Classic question, thanks for asking Travis. This comes up all the time - and the reddit medschool forum, SDN forums, ValueMD forums all have versions of the same answer - the best letter comes from the person who knows you best.
We all know these pillars of medicine in our own institutions - big names with hundreds of articles, book chapters, grant dollars, caseloads, etc - anything that is seen as god-like in medicine, and hope that by getting a letter with your name at the top, and their name at the bottom is a golden ticket.
That can absolutely be true. However, you would have to spend a significant amount of time with that attending, and they would have to be a good letter writer.
Ask the recent graduates now in their intern year (your ex-upper levels) who was open to writing a letter, and who seemed to have good letters.
Ask the secretaries / administrative assistants who writes good letters - they usually dictate them and upload them to ERAS - they will have unique insight into who writes quick one-liners vs who tells personal stories of strong recommendation.
No need to feel intimidated, you are not the first person to ask for an LOR - in academic medicine, faculty expect to write these things monthly. They can always say no - and don’t confuse that with the worst thing that can happen - it isn’t. The worst thing that can happen is they say yes, then write you a sub-par letter. Impersonal, generic, cookie-cutter letters absolutely scar an application.

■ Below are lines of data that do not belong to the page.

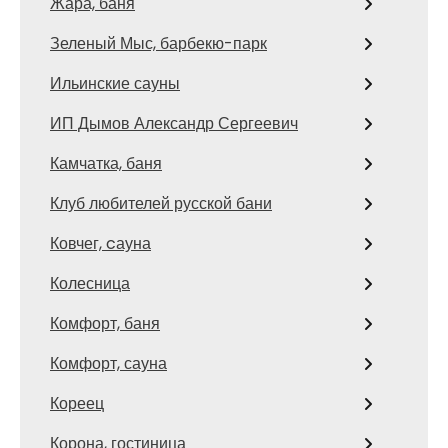
Жара, баня
Зеленый Мыс, барбекю-парк
Ильинские сауны
ИП Дымов Александр Сергеевич
Камчатка, баня
Клуб любителей русской бани
Ковчег, cауна
Колесница
Комфорт, баня
Комфорт, сауна
Кореец
Корона, гостиница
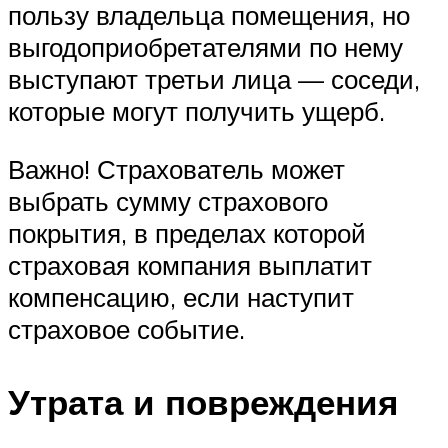
пользу владельца помещения, но
выгодоприобретателями по нему
выступают третьи лица — соседи,
которые могут получить ущерб.
Важно! Страхователь может
выбрать сумму страхового
покрытия, в пределах которой
страховая компания выплатит
компенсацию, если наступит
страховое событие.
Утрата и повреждения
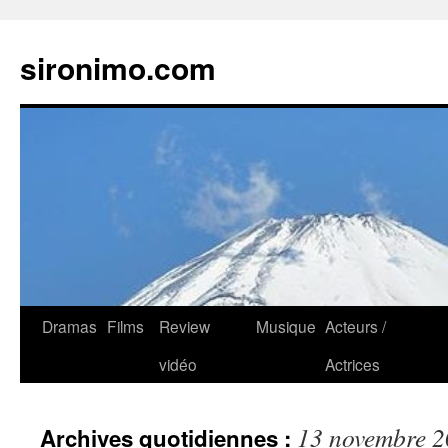
sironimo.com
Aller
Dramas
Films
Review
Musique
Acteurs /
au
vidéo
Actrices
contenu
13 novembre 
Archives quotidiennes :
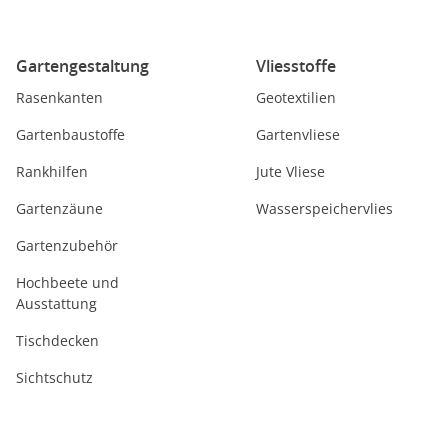
Gartengestaltung
Vliesstoffe
Rasenkanten
Geotextilien
Gartenbaustoffe
Gartenvliese
Rankhilfen
Jute Vliese
Gartenzäune
Wasserspeichervlies
Gartenzubehör
Hochbeete und
Ausstattung
Tischdecken
Sichtschutz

Best way to approach it is to lead off with your intentions. Usually during AIs and away rotations, the implied understanding is that you are there to impress and are at least interested in the field, as well as that specific program. There is nothing wrong with stating your intentions once you arrive that you would like to work hard for the time you are there in order to produce a strong LOR. Let your upper levels on the team know, let your admin assistant contact know, and let the attending know. Volunteer yourself up front for anything above and beyond. Show up early, stay late, do the grunt work, there to learn and there to impress.
Towards the end of your month, not 6:30pm on the Friday your rotation ends, touch base with your letter writer and phrase your question in a way that gives them an out. “Dr. soandso, as you know I’m looking to go into Radiology and really enjoyed my time here. Do you think you know enough about me and my work ethic to write a strong letter of recommendation?”

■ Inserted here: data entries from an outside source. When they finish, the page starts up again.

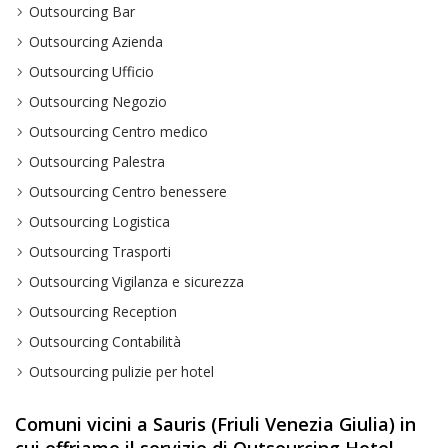
Outsourcing Bar
Outsourcing Azienda
Outsourcing Ufficio
Outsourcing Negozio
Outsourcing Centro medico
Outsourcing Palestra
Outsourcing Centro benessere
Outsourcing Logistica
Outsourcing Trasporti
Outsourcing Vigilanza e sicurezza
Outsourcing Reception
Outsourcing Contabilità
Outsourcing pulizie per hotel
Comuni vicini a Sauris (Friuli Venezia Giulia) in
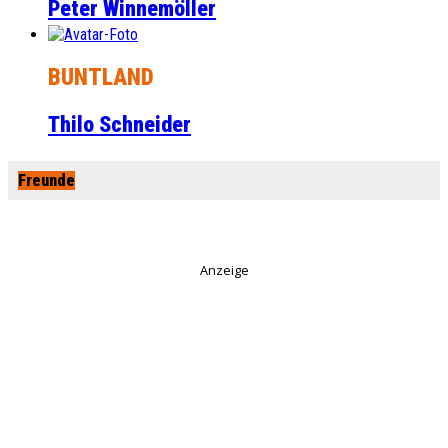
Peter Winnemöller
BUNTLAND
Thilo Schneider
Freunde
Anzeige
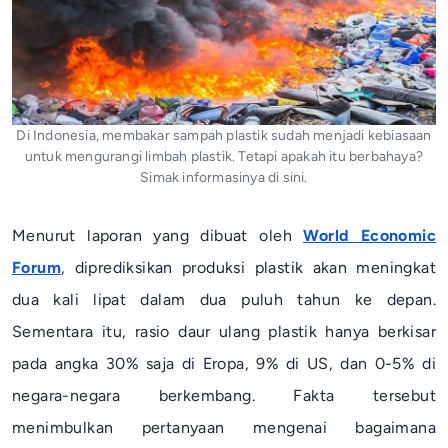
Di Indonesia, membakar sampah plastik sudah menjadi kebiasaan
untuk mengurangi limbah plastik. Tetapi apakah itu berbahaya?
Simak informasinya di sini.
Menurut laporan yang dibuat oleh
World Economic
Forum
, diprediksikan produksi plastik akan meningkat
dua kali lipat dalam dua puluh tahun ke depan.
Sementara itu, rasio daur ulang plastik hanya berkisar
pada angka 30% saja di Eropa, 9% di US, dan 0-5% di
negara-negara berkembang. Fakta tersebut
menimbulkan pertanyaan mengenai bagaimana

I love it - as a faculty member on the receiving end of questions like “Can you write me a letter” I would always say yes, and generate a good letter, but sometimes had to struggle to find good aspects I would want to highlight.
Often times, faculty will offer to write letters for outstandingly strong students - never say no, as those will likely be some of your strongest.

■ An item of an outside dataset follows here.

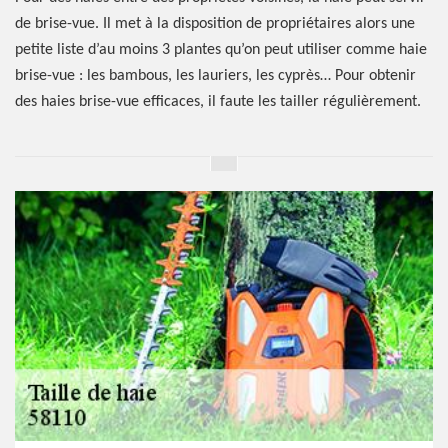
de brise-vue. Il met à la disposition de propriétaires alors une
petite liste d’au moins 3 plantes qu’on peut utiliser comme haie
brise-vue : les bambous, les lauriers, les cyprès… Pour obtenir
des haies brise-vue efficaces, il faute les tailler régulièrement.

Waive your right? I understand some of the bias, but I know plenty of people who give samples to the students as well. My personal policy was you waived your right, but I want you to also be praised and proud of the work you put in, at the very least send it home and make your parents proud.
Longest possible answer to your question, Travis - and I could go on - but to summarize - letters are often used after certain objective benchmarks are met, cutoffs are passed, and departments are teasing out who would be a better fit with a team. I read hundreds of letters, and personally written dozens - there are PDs who have reads tens of thousands. Bad ones are usually outstandingly bad - no matter whose name is at the bottom - “Jimmy is a great students, he was on time every day and always read his assigned articles. Patients really liked him.” tells us nothing. Stories about a specific patient interaction, well thought out research, outstanding clinical and critical thought - these things speak volumes, regardless of who they are from - and the content is what you should be primarily concerned about. Get as many as you want, ERAS lets you pick and choose which letters you send where, no harm in collecting an excess. Better to have the problem of which to choose vs scrambling at the end to piece one together from an old preceptor.